= Vermont dairy industry =

Milk producing industry in Vermont, U.S.

Dairy is a primary source of agricultural output in the state of Vermont. As of December 2021, the state had 568 dairy farms milking cattle, sheep, and/or goats which produced 2.5 billion pounds of milk annually. Vermont ranks 15th in the United States for raw milk production.

Dairy farming in Vermont, like in much of the US, is increasingly scaling upwards due to market and governmental pressures. Each year, Vermont loses dairy farms. In 2021, the number of dairy farms shrank by 6.9%, a decline of 68 farms from the previous year.

Family farms with small herds of dairy cows historically defined Vermont agriculture and the cultural landscape of the state. A 2019 survey found that Vermont's dairy industry is considered very important to 72% of Vermonters.

Vermont produces cheese, butter, and yogurt that are consumed across the United States. There are over 140 firms in the state that process milk into dairy products. Some of its better known producers are Vermont Creamery, Cabot Creamery, Ehrmann Commonwealth Dairy, Jasper Hill Farm, and the Grafton Village Cheese Company. The Crowley Cheese Factory in Healdville, Vermont, is believed to be the oldest indigenous manufacturer of cheese in the United States.

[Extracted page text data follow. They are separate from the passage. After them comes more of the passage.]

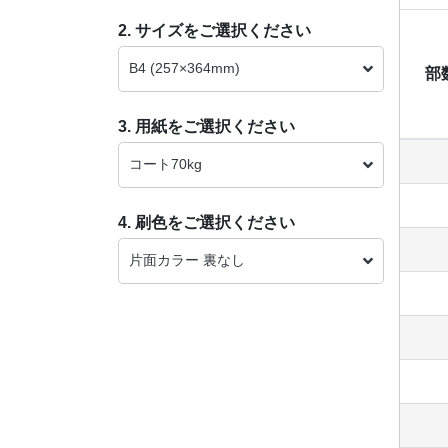
2. サイズをご選択ください
B4 (257×364mm)
部
3. 用紙をご選択ください
コート70kg
4. 刷色をご選択ください
片面カラー 裏なし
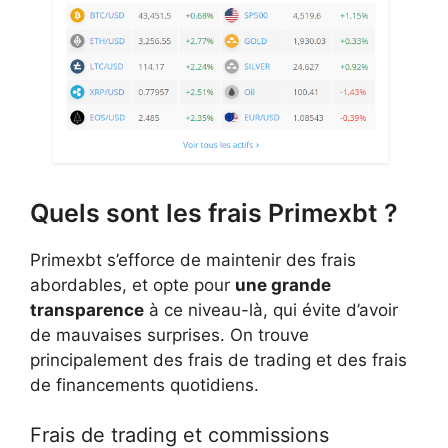
Quels sont les frais Primexbt ?
Primexbt s’efforce de maintenir des frais
abordables, et opte pour
une grande
transparence
à ce niveau-là, qui évite d’avoir
de mauvaises surprises. On trouve
principalement des frais de trading et des frais
de financements quotidiens.
Frais de trading et commissions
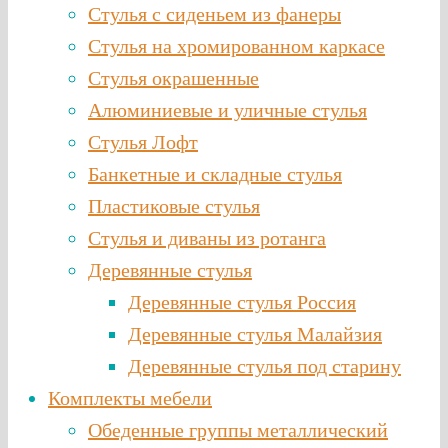
Стулья с сиденьем из фанеры
Стулья на хромированном каркасе
Стулья окрашенные
Алюминиевые и уличные стулья
Стулья Лофт
Банкетные и складные стулья
Пластиковые стулья
Стулья и диваны из ротанга
Деревянные стулья
Деревянные стулья Россия
Деревянные стулья Малайзия
Деревянные стулья под старину
Комплекты мебели
Обеденные группы металлический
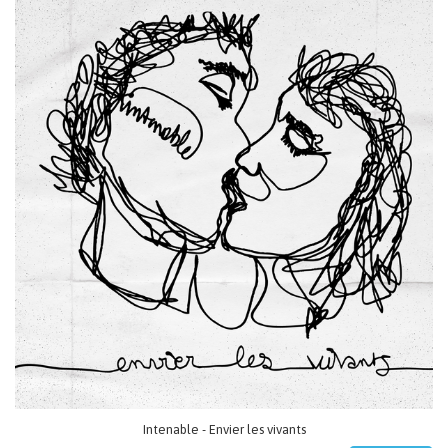
Intenable - Envier les vivants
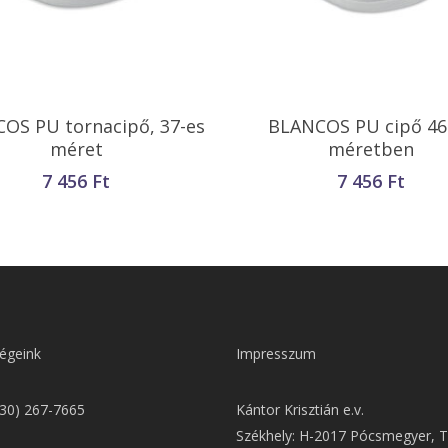
Kosárba Teszem
Kosárba Teszem
OS PU tornacipő, 37-es
BLANCOS PU cipő 46
méret
méretben
7 456
Ft
7 456
Ft
égeink
Impresszum
(30) 267-7665
Kántor Krisztián e.v.
Székhely: H-2017 Pócsmegyer, T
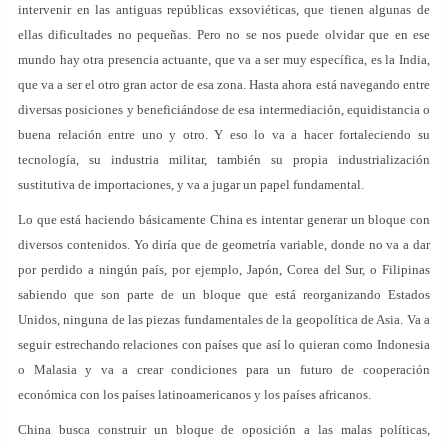
intervenir en las antiguas repúblicas exsoviéticas, que tienen algunas de
ellas dificultades no pequeñas. Pero no se nos puede olvidar que en ese
mundo hay otra presencia actuante, que va a ser muy específica, es la India,
que va a ser el otro gran actor de esa zona. Hasta ahora está navegando entre
diversas posiciones y beneficiándose de esa intermediación, equidistancia o
buena relación entre uno y otro. Y eso lo va a hacer fortaleciendo su
tecnología, su industria militar, también su propia industrialización
sustitutiva de importaciones, y va a jugar un papel fundamental.
Lo que está haciendo básicamente China es intentar generar un bloque con
diversos contenidos. Yo diría que de geometría variable, donde no va a dar
por perdido a ningún país, por ejemplo, Japón, Corea del Sur, o Filipinas
sabiendo que son parte de un bloque que está reorganizando Estados
Unidos, ninguna de las piezas fundamentales de la geopolítica de Asia. Va a
seguir estrechando relaciones con países que así lo quieran como Indonesia
o Malasia y va a crear condiciones para un futuro de cooperación
económica con los países latinoamericanos y los países africanos.
China busca construir un bloque de oposición a las malas políticas,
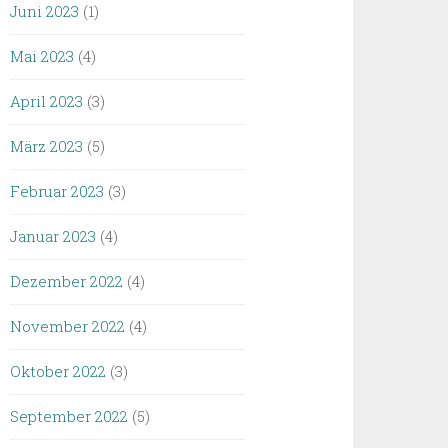
Juni 2023
(1)
Mai 2023
(4)
April 2023
(3)
März 2023
(5)
Februar 2023
(3)
Januar 2023
(4)
Dezember 2022
(4)
November 2022
(4)
Oktober 2022
(3)
September 2022
(5)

The dairy industry is celebrated in various parades and festivals throughout the year, the two most notable being the Vermont Dairy Festival in Enosburg Falls and the Strolling of the Heifers parade in Brattleboro. Each year, the Vermont Cheese Council runs the Vermont Cheesemakers Festival.

==History==
Dairy farming is the primary source of agricultural income in Vermont. In the second half of the 20th century, developers had plans to build condos and houses on what was relatively inexpensive, open land. Vermont's government responded with a series of laws controlling development and with some pioneering initiatives to prevent the loss of Vermont's dairy industry. Still, the number of Vermont dairy farms has declined more than 85% from the 11,206 dairy farms operating in 1947. In 2003 there were fewer than 1,500 dairy farms in the state; in 2006 there were 1,138; in 2019 there were 658. The number of dairy farms has been diminishing by 10% annually. 80% of open land is controlled by dairy farms.

The number of cattle in Vermont had declined by 40%; however, milk production doubled in the same period due to tripling of production per cow. While milk production rose, Vermont's market share declined. Within a group of states supplying the Boston and New York City markets (called "Federal order Class I"), Vermont was third in market share, with 10.6%; New York has 44.9% and Pennsylvania has 32.9%. In 2007 dairy farmers received a record $23.60 for 100 lb (11.63 gallons at $2.03/gallon) of milk. This dropped in 2008 to $17 ($1.46/gallon). The average dairy farm produced 1.3 million pounds of milk annually in 2008.

In 2009, there were 543 organic farms. Twenty percent of the dairy farms were organic and 23% (128) vegetable farms were organic. Organic farming increased in 2006–07, but leveled off in 2008–09.

A significant amount of milk is shipped into the Boston market. Therefore, the Commonwealth of Massachusetts certifies that Vermont farms meet Massachusetts sanitary standards. Without this certification, a farmer may not sell milk for distribution into the bulk market. In 2019, two-thirds of all milk in New England was produced by Vermont dairies.

The COVID-19 pandemic led to the dumping of milk.

In April 2025, the industry was reported to have $5.4 billion impact on the Vermont economy, according to a report by the Vermont Agency of Agriculture that was commissioned by the Vermont Dairy Promotion Council.